Que setores são beneficiados com a renúncia e o que dizem os empresários?

Entre os setores beneficiados pela proposta estão de serviços de tecnologia, de calçados, de máquinas, call center e comunicação, têxtil, a construção civil e companhias que atuam no transporte rodoviário coletivo de passageiros. Empresários desses setores, que estimam empregar 6 milhões de trabalhadores, afirmam que não suportariam esse aumento de custo em 2021, diante da crise econômica decorrente da pandemia do coronavírus. Segundo eles, 1 milhão de pessoas poderiam perder os empregos com o fim da desoneração.

Que política econômica e fiscal poderia ser adotada para substituir a desoneração?

O economista José Luis Oreiro, professor do Departamento de Economia da UnB (Universidade de Brasília), afirmou que em 2012, durante o debate sobre que medidas seriam adotadas pelo governo para estimular a contratação de trabalhadores, as duas opções debatidas eram a desoneração da folha e o aumento do investimento público.

"As desonerações começaram no governo Dilma Rousseff, com a tentativa de estimular a economia com geração de emprego. Não deu certo. O crescimento foi pequeno. Teve um repique de crescimento em 2013, mas não deu gás para a economia crescer. Ao invés de fazer desoneração de impostos, o governo deveria ter aumentado o investimento público. O programa foi mal desenhado. Basicamente aumentou o lucro dos empresários, que não investiram mais e não contrataram"
José Luis Oreiro, professor do UnB

Como o aumento do investimento público estimularia a economia?

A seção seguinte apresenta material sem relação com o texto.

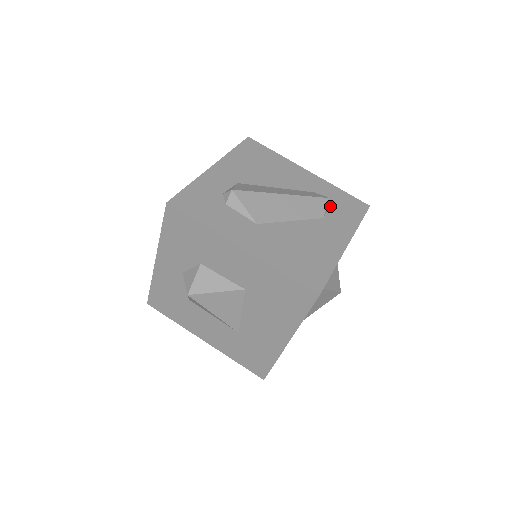
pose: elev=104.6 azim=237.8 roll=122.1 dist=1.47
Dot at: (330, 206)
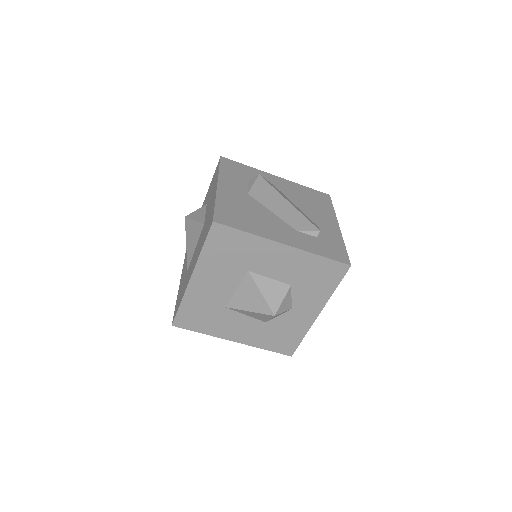
Dot at: (316, 236)
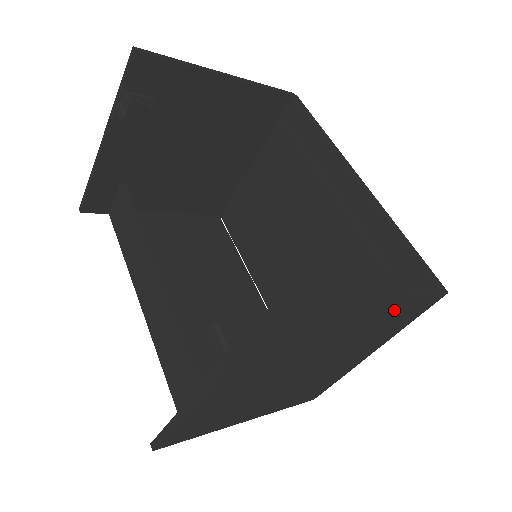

"O aumento de investimento público teria efeitos no nível de atividade, na geração de empregos e implicaria aumento de arrecadação. Com desoneração, o empresário mantém apenas a margem de lucro. Ele não vai vender mais e ter aumento de receita, que se transformaria em mais lucro. Os empresários brasileiros são limitados. Eles acham que pagando menos impostos terão mais lucro. O problema é que ele só vai ganhar mais se as vendas não caírem. Os empresários brasileiros não pensam em nível sistêmico. Só no próprio umbigo"
José Luis Oreiro, professor do UnB

O que diz o autor da proposta que prorrogou a desoneração?

A proposta de prorrogar até o fim de 2021 o benefício fiscal para 17 setores da economia foi incluída pelo deputado federal Orlando Silva (PCdoB-SP) no relatório da MP (Medida Provisória) 936. Segundo ele, a prorrogação do benefício foi concedida para manter os trabalhadores desses setores empregados, diante dos efeitos econômicos da pandemia do coronavírus. Silva afirmou que em alguns setores, como o de tecnologia, há possiblidade de aumento de contratações.

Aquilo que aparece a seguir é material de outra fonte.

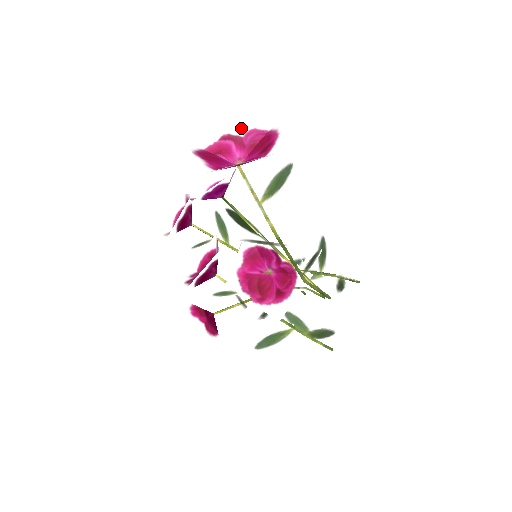
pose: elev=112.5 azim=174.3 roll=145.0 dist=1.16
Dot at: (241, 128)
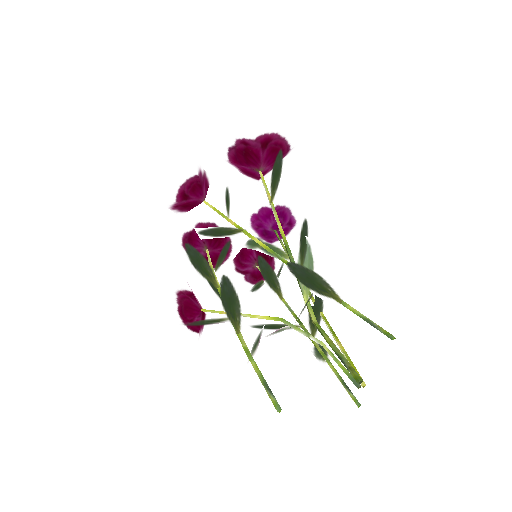
Dot at: occluded
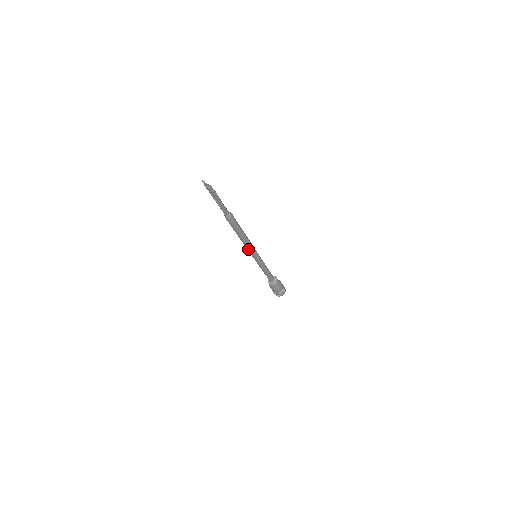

"O Brasil precisa rever seu sistema de tributação. É errado tributar a produção e tributar o emprego. Seria mais adequado tributar a renda. Em 2018, relatei a proposta que reduziu de 56 para 17 o número de setores que poderiam receber o benefício fiscal. Alguns setores tinham o benefício sem nenhuma justificativa. O primeiro filtro foi conceder o benefício para setores que são grandes empregadores. O segundo critério foi o de setores com grande concorrência de produtos importados, como o de calçados e o têxtil. O terceiro foram os setores estratégicos, como de tecnologia. E o quarto foi o de setores que podem sofrer com a inflação, como o de carnes e o de transporte urbano"
Orlando Silva, deputado federal

A medida não é ruim para as contas da Previdência Social?

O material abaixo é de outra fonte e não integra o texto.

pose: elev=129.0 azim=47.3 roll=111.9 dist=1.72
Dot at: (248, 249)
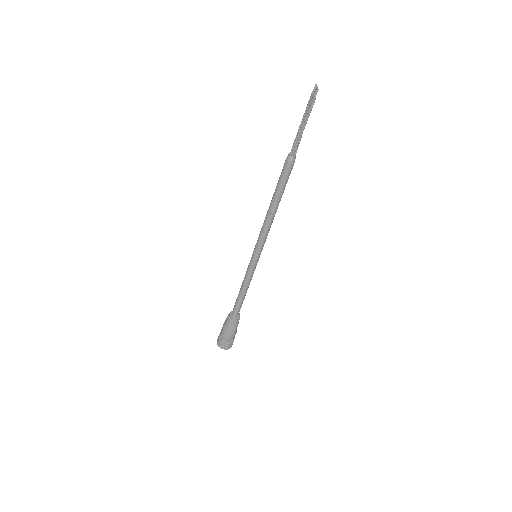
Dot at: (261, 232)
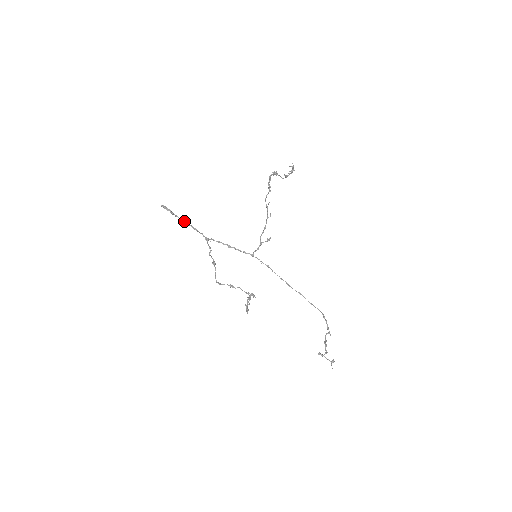
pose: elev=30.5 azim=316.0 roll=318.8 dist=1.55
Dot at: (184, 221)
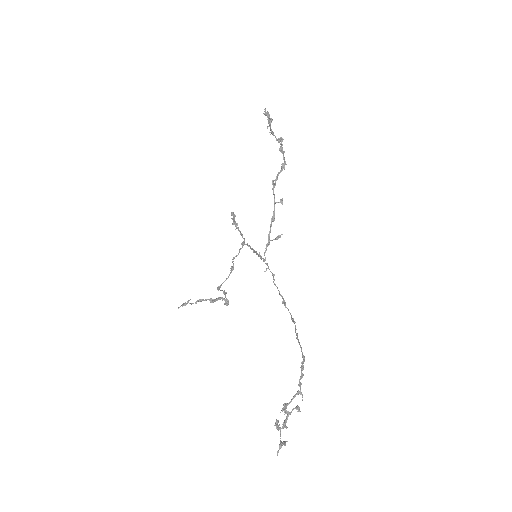
Dot at: (236, 226)
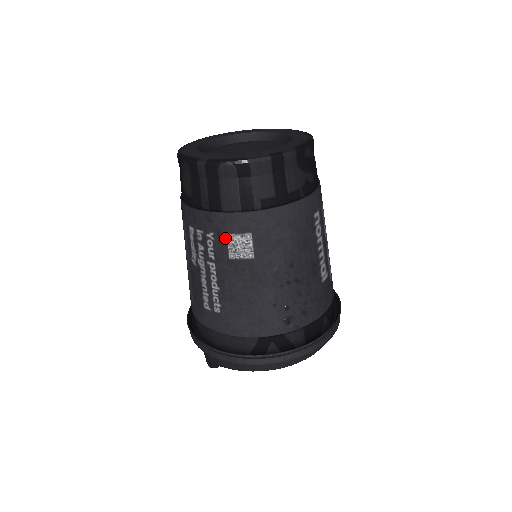
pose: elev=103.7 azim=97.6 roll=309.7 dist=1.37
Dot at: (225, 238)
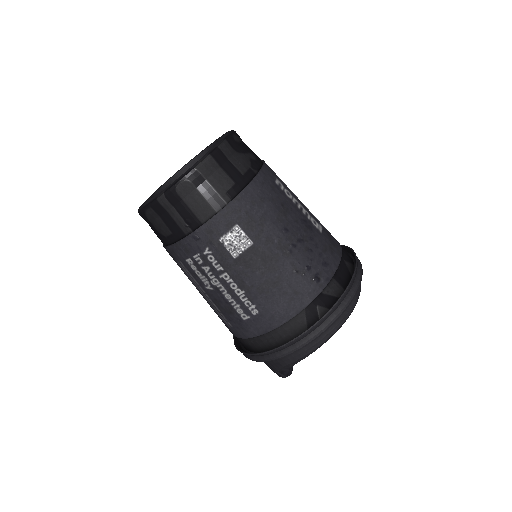
Dot at: (220, 244)
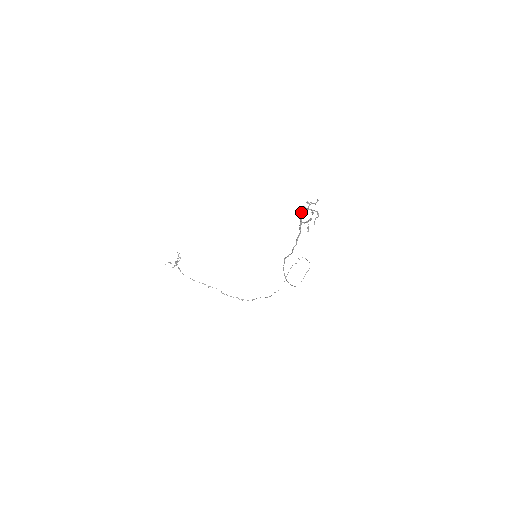
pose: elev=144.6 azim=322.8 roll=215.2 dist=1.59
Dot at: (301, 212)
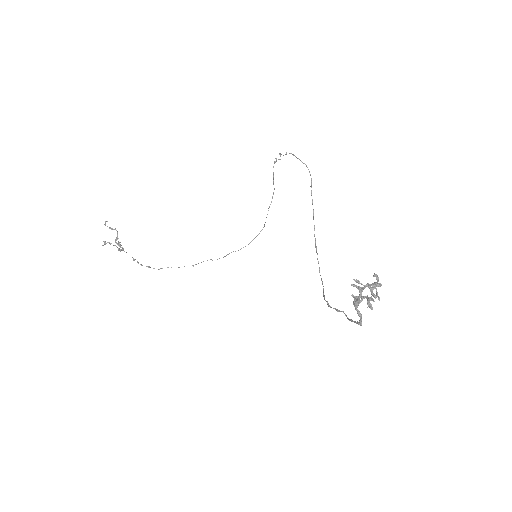
Dot at: (352, 296)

"A contribuição patronal continua a existir. Ela deixa de ser sobre a folha de salários e passa a ser sobre o faturamento. Há uma mudança de base de cálculo, com estímulo a manutenção do emprego. Seguramente, se a contribuição voltar a incidir sobre a folha de pagamento teremos demissões. Isso leva a uma queda maior da arrecadação e uma segunda despesa é criada, com o pagamento do seguro-desemprego. Manter esses trabalhadores empregados é bom para a economia do país e há um ganho social"
Orlando Silva, deputado federal

O que defende o governo?

O ministro da Economia, Paulo Guedes, é contrário à renúncia fiscal apenas para 17 setores, diz que a medida precisa ser ampla e para todos os segmentos da economia. Além disso, Guedes é favorável a criação de um imposto digital, nos moldes da extinta CPMF, para compensar a perda de arrecadação com a desoneração.